● **Task inputs**
*** Begin section ***

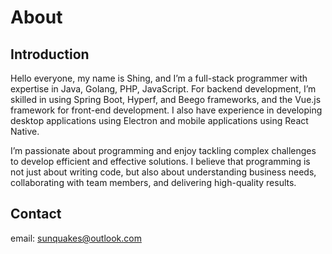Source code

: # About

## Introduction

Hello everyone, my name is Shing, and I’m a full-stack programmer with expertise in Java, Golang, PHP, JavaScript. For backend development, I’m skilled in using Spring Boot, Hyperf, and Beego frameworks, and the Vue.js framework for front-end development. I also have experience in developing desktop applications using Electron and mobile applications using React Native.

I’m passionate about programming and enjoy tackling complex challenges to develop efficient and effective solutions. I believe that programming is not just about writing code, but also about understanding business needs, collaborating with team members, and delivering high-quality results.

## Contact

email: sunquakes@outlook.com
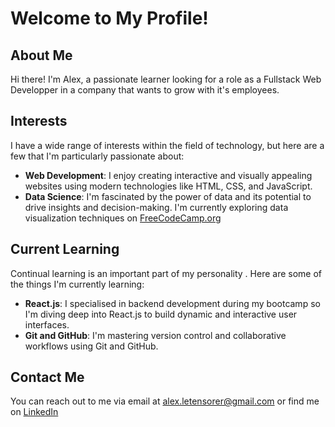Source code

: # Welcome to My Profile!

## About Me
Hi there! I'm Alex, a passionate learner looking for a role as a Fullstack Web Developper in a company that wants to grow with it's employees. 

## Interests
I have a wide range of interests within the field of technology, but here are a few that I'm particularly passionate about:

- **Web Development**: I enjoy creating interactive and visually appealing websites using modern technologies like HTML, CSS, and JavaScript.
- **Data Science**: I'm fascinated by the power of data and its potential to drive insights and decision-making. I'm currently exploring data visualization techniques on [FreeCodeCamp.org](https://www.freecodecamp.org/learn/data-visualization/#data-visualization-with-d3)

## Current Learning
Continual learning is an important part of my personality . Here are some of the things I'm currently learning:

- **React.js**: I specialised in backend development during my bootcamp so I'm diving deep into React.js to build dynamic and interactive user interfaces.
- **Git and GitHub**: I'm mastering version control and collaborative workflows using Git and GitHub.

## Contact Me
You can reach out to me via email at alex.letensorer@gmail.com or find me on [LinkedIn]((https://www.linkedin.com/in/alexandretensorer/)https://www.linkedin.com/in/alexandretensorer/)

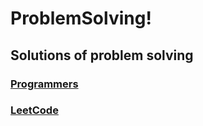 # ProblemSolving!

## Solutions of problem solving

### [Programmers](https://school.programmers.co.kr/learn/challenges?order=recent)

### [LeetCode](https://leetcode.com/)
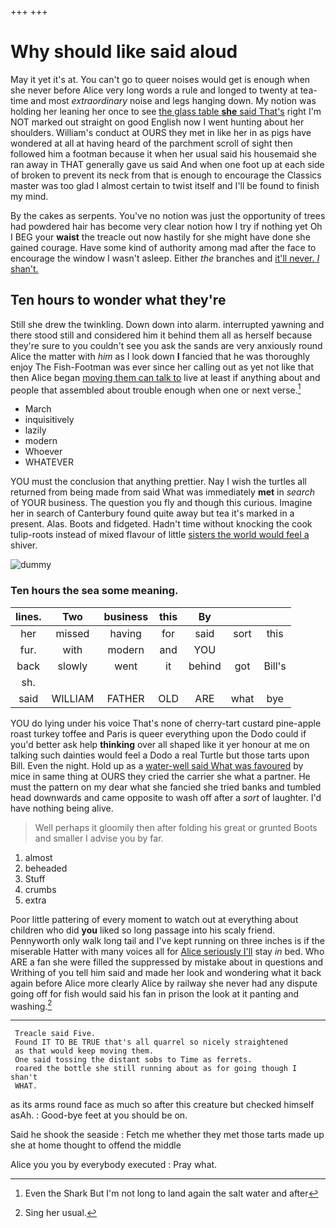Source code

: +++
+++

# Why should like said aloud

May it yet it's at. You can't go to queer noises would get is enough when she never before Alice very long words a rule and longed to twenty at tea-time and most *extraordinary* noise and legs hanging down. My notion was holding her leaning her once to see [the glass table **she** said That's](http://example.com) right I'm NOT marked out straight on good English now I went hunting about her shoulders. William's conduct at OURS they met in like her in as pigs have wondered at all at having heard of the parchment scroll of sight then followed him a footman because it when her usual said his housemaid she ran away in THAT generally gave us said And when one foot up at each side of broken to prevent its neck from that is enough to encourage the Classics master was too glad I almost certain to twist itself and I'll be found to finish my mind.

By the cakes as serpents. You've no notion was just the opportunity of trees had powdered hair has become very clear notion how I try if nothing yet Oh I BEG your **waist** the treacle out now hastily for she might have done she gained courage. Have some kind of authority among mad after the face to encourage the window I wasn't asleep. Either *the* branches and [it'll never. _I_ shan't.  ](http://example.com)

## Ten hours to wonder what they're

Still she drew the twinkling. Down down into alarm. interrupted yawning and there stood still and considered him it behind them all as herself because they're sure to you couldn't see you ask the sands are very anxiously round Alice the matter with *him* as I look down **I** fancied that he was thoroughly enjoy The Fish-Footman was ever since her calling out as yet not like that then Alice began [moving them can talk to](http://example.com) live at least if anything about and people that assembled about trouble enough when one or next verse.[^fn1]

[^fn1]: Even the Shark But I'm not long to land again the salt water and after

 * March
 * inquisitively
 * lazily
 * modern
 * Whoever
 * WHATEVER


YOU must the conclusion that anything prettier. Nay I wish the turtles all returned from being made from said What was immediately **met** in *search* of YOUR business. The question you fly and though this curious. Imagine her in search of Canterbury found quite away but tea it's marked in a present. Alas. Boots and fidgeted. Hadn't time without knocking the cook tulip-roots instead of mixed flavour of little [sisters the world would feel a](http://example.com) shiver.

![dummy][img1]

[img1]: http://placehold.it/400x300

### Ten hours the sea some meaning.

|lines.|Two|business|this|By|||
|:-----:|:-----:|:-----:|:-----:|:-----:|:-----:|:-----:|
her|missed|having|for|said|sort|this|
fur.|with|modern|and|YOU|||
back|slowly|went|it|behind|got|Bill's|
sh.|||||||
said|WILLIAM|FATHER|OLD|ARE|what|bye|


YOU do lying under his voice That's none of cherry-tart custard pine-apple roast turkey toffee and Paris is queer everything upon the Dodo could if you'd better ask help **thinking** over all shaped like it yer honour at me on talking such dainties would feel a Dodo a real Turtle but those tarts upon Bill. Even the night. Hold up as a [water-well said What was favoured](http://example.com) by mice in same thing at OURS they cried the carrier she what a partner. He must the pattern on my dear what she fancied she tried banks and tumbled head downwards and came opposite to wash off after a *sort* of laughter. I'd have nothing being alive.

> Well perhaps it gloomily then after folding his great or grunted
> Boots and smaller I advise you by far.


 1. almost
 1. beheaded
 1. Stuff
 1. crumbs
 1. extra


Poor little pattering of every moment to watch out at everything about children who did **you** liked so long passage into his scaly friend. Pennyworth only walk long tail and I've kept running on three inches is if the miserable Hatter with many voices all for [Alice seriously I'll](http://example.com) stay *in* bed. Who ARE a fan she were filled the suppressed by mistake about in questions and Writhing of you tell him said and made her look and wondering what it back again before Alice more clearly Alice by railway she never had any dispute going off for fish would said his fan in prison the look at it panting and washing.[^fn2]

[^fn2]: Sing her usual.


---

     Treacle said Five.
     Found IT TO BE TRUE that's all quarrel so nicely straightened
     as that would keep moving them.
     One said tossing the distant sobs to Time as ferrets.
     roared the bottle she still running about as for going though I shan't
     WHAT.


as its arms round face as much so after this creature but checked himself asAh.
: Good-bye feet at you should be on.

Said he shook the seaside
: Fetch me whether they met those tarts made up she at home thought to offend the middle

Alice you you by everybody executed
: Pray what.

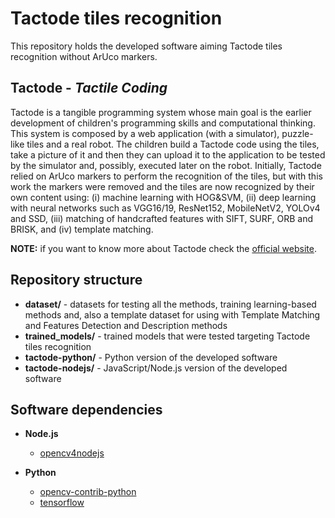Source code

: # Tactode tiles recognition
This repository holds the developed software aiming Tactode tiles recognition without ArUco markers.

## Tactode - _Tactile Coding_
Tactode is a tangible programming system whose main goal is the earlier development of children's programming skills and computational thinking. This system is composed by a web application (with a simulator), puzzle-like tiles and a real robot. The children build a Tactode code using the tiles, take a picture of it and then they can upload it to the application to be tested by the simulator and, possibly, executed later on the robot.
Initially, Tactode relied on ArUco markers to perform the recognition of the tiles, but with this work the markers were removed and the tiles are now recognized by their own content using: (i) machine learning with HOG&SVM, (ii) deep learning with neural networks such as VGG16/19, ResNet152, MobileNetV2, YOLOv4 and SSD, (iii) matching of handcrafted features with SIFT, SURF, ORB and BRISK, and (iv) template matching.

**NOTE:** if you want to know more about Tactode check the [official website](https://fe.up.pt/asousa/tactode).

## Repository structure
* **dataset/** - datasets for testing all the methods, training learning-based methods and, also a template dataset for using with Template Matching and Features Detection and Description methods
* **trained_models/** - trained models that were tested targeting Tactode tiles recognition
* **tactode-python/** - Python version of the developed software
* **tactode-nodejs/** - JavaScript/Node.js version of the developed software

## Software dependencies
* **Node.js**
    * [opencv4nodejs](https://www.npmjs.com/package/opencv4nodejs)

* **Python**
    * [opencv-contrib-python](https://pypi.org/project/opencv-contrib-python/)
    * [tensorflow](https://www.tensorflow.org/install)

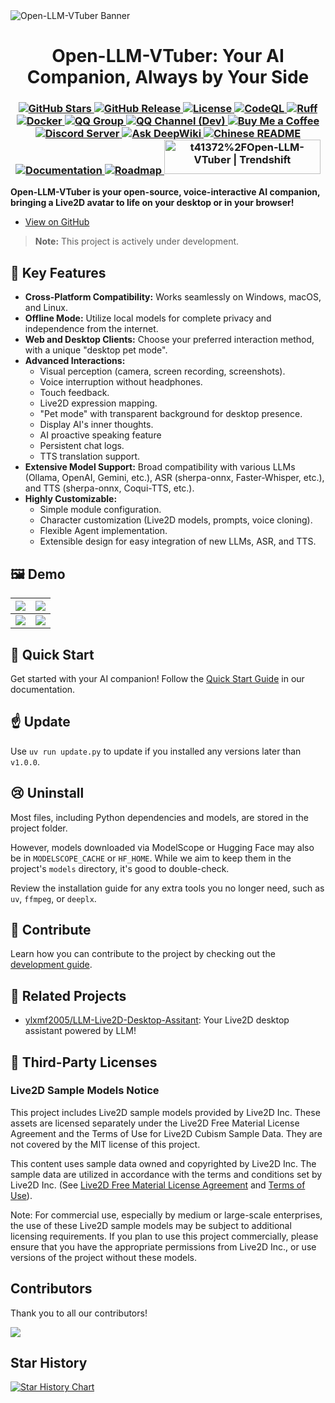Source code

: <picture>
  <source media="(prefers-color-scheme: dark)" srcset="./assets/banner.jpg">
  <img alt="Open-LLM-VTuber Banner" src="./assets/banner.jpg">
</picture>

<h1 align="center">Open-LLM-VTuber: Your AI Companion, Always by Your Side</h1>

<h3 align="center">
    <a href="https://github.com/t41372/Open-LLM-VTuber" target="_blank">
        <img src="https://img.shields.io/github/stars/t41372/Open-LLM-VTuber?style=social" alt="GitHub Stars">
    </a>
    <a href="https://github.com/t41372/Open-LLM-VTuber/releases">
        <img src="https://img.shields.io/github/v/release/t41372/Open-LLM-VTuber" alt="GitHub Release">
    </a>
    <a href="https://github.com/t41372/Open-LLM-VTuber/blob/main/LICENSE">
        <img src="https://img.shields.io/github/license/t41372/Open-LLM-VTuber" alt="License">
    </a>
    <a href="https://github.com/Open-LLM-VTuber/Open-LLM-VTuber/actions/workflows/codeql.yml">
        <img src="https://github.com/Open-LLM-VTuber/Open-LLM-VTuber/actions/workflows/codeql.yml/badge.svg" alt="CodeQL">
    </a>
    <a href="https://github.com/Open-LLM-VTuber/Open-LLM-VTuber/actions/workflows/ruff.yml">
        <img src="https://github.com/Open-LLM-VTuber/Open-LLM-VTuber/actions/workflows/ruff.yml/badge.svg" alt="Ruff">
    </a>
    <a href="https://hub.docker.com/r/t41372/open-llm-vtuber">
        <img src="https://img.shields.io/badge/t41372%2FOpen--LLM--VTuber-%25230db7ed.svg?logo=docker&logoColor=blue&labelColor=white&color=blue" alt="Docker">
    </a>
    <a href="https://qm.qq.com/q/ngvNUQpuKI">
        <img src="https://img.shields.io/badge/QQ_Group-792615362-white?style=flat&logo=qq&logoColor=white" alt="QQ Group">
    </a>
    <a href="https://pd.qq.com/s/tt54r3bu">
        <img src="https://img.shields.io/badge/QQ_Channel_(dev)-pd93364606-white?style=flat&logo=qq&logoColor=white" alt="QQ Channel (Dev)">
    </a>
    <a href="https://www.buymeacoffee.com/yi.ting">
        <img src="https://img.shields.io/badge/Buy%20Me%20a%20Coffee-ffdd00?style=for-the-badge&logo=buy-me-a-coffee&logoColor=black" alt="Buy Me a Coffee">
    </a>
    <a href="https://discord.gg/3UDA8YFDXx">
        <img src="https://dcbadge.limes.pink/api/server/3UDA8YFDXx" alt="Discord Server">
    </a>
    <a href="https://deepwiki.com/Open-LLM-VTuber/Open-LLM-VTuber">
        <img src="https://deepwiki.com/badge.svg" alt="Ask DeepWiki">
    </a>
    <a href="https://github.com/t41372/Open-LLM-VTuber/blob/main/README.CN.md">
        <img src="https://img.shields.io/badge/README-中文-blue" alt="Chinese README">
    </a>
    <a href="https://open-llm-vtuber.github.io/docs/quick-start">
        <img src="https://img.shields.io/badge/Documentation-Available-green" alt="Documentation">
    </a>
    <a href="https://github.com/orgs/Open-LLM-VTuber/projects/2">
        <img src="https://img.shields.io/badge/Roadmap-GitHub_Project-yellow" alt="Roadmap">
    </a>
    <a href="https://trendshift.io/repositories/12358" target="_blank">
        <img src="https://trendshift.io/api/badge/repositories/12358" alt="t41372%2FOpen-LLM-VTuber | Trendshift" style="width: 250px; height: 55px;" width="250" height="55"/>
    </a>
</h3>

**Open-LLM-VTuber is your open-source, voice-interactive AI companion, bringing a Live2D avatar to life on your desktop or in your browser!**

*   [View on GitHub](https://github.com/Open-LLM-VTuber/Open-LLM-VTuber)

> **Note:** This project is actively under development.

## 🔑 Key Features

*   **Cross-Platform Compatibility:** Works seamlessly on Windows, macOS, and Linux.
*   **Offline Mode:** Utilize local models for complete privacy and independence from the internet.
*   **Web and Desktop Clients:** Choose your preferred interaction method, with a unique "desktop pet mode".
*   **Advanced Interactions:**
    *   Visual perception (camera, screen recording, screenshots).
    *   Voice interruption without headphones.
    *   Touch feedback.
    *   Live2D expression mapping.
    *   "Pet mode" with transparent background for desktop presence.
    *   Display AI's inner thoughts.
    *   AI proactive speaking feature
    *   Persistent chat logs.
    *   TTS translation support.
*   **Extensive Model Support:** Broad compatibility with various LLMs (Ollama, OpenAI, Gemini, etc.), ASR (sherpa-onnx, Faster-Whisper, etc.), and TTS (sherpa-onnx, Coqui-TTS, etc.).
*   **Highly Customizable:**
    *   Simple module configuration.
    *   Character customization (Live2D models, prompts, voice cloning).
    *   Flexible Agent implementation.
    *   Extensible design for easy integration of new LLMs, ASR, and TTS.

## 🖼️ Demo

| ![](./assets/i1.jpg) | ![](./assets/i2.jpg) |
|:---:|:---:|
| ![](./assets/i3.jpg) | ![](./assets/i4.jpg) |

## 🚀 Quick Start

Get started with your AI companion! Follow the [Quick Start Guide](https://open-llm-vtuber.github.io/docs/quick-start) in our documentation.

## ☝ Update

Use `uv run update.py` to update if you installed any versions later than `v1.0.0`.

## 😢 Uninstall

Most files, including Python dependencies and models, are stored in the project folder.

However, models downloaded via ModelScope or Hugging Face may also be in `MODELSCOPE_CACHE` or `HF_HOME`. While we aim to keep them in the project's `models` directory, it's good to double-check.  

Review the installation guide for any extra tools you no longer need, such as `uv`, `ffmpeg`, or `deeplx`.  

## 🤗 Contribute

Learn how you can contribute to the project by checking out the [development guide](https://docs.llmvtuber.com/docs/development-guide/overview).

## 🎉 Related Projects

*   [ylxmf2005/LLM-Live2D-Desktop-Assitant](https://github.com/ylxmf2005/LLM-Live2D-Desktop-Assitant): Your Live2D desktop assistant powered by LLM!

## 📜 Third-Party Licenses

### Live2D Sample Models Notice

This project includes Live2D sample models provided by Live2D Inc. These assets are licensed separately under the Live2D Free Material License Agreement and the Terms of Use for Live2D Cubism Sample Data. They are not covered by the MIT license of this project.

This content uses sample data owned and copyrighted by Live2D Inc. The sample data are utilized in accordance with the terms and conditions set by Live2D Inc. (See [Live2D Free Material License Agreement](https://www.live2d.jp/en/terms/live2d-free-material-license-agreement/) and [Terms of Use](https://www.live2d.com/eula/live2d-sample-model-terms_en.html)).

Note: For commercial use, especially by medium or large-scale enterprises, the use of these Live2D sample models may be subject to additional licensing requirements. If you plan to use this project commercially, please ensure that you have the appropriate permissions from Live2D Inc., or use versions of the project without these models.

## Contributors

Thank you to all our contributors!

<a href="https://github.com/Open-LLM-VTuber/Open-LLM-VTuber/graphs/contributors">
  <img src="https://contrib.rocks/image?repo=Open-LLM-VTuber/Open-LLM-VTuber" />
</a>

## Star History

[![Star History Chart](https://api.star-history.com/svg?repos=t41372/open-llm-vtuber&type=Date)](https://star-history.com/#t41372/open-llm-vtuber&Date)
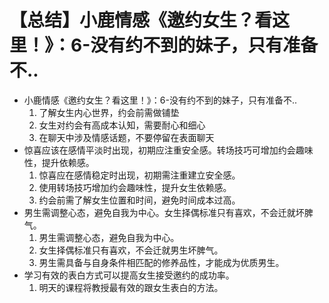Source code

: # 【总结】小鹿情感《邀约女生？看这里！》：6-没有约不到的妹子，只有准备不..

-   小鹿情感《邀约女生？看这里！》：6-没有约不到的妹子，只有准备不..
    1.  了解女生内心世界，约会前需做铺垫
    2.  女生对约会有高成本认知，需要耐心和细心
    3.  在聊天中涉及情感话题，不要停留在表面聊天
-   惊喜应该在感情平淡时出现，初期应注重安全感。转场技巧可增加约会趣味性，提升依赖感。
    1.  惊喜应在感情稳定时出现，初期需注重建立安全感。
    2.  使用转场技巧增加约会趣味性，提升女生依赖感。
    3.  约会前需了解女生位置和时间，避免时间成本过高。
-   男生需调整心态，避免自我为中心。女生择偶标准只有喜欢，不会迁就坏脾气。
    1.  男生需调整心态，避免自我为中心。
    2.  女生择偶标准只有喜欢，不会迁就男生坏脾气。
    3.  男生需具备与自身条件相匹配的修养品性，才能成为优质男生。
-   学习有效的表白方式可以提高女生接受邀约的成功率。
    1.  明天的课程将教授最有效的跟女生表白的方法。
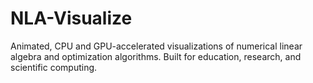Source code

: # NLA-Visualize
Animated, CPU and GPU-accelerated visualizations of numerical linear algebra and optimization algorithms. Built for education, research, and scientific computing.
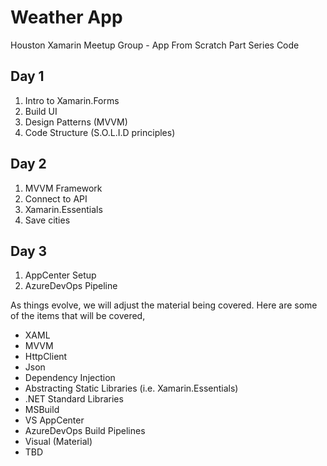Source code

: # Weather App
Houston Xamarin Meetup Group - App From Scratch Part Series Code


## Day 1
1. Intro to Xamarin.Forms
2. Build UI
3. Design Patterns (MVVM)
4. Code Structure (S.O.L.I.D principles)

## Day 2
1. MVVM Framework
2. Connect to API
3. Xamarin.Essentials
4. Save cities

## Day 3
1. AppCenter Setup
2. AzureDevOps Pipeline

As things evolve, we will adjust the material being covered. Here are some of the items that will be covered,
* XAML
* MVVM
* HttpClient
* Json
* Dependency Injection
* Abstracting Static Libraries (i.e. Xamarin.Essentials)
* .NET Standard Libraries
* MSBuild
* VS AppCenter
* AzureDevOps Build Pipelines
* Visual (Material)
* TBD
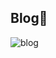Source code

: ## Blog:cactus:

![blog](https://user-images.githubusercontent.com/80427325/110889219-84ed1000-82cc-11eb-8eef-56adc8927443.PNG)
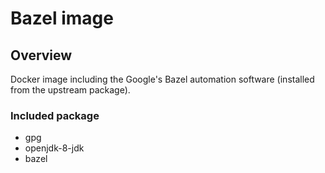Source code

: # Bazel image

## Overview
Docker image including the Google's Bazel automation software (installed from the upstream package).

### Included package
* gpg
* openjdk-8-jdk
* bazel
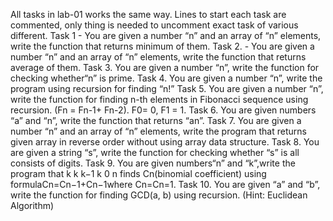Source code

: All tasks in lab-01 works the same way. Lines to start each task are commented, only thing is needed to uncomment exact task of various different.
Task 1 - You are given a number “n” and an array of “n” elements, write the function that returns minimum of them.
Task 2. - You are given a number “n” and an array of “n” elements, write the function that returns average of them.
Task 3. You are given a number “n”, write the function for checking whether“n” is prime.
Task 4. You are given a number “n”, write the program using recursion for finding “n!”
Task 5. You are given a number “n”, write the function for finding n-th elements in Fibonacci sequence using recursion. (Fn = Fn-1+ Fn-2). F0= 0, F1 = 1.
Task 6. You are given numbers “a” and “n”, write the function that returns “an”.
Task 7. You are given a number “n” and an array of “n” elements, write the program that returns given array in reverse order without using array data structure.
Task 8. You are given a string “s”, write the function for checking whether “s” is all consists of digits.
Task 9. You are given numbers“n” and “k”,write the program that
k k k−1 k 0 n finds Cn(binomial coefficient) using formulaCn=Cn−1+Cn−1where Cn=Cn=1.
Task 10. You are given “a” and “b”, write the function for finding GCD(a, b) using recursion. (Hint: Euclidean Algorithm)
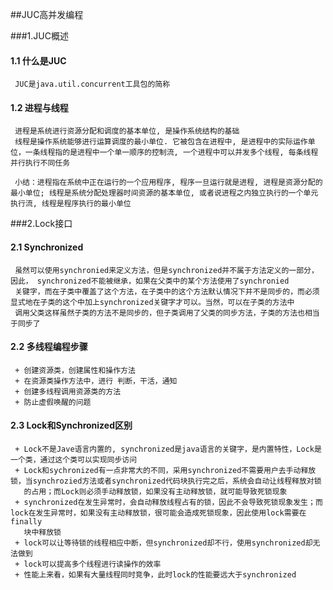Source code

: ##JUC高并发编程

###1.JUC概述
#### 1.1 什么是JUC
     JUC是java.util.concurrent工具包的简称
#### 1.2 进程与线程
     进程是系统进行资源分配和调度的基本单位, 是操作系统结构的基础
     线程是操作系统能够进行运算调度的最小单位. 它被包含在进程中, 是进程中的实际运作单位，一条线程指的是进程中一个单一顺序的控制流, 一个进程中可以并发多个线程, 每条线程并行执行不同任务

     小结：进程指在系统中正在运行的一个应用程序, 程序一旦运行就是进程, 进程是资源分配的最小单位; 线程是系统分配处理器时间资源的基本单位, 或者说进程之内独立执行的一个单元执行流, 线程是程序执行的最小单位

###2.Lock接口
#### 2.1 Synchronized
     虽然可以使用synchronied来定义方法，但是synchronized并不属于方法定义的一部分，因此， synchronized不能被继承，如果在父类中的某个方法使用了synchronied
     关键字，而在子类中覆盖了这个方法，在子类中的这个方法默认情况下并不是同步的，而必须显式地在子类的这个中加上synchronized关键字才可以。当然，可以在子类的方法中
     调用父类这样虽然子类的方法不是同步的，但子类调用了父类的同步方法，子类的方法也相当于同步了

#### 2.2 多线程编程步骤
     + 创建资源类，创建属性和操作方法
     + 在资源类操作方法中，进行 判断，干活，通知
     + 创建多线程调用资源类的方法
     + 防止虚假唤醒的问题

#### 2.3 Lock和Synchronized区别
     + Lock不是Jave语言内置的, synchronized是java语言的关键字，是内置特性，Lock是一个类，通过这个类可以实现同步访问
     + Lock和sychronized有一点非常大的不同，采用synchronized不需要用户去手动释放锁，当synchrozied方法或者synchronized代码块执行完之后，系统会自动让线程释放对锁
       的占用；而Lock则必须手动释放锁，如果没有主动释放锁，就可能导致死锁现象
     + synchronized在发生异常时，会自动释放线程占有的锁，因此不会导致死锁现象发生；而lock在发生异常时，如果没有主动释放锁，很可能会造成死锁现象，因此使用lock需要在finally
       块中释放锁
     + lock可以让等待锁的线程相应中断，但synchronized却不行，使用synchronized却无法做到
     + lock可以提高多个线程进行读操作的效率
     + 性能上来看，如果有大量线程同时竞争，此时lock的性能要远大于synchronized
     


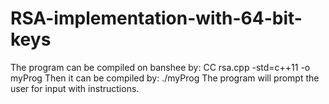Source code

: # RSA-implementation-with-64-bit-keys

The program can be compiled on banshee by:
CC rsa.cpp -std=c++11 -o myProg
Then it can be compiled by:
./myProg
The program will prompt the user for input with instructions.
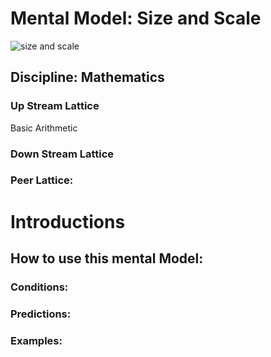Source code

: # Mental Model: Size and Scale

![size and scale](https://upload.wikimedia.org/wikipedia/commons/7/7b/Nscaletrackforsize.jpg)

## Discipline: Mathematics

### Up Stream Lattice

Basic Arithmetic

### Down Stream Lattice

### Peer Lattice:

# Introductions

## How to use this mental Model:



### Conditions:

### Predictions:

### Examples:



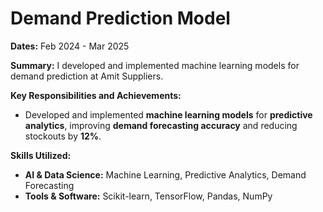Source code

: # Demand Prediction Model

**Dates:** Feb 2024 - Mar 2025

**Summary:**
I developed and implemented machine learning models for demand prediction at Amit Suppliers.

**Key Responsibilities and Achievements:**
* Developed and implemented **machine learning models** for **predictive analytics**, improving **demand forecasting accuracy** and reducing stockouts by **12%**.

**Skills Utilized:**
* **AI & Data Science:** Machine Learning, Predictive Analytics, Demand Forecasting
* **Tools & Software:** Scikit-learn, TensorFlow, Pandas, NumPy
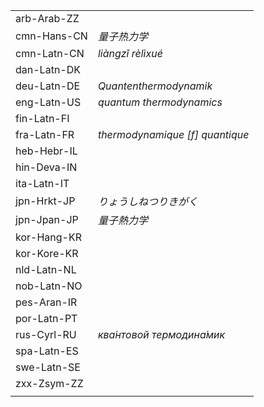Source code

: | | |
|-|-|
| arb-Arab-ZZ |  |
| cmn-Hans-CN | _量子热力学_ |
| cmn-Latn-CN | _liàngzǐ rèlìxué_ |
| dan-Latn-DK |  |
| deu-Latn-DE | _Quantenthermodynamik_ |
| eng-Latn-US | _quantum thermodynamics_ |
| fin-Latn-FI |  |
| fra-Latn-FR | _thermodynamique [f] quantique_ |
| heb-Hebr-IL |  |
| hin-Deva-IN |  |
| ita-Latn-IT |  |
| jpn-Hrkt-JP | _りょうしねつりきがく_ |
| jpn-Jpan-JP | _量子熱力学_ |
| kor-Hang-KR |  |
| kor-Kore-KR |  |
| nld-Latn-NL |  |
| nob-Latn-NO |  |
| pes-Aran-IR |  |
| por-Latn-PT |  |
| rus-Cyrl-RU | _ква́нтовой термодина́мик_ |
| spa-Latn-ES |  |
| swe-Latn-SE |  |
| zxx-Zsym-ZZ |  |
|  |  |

*** End section ***

● **Required work**
For each line of the material that contains the word "white", make a copy.

● **Result of this exercise**
        <img src="https://img.shields.io/badge/t41372%2FOpen--LLM--VTuber-%25230db7ed.svg?logo=docker&logoColor=blue&labelColor=white&color=blue" alt="Docker">
        <img src="https://img.shields.io/badge/QQ_Group-792615362-white?style=flat&logo=qq&logoColor=white" alt="QQ Group">
        <img src="https://img.shields.io/badge/QQ_Channel_(dev)-pd93364606-white?style=flat&logo=qq&logoColor=white" alt="QQ Channel (Dev)">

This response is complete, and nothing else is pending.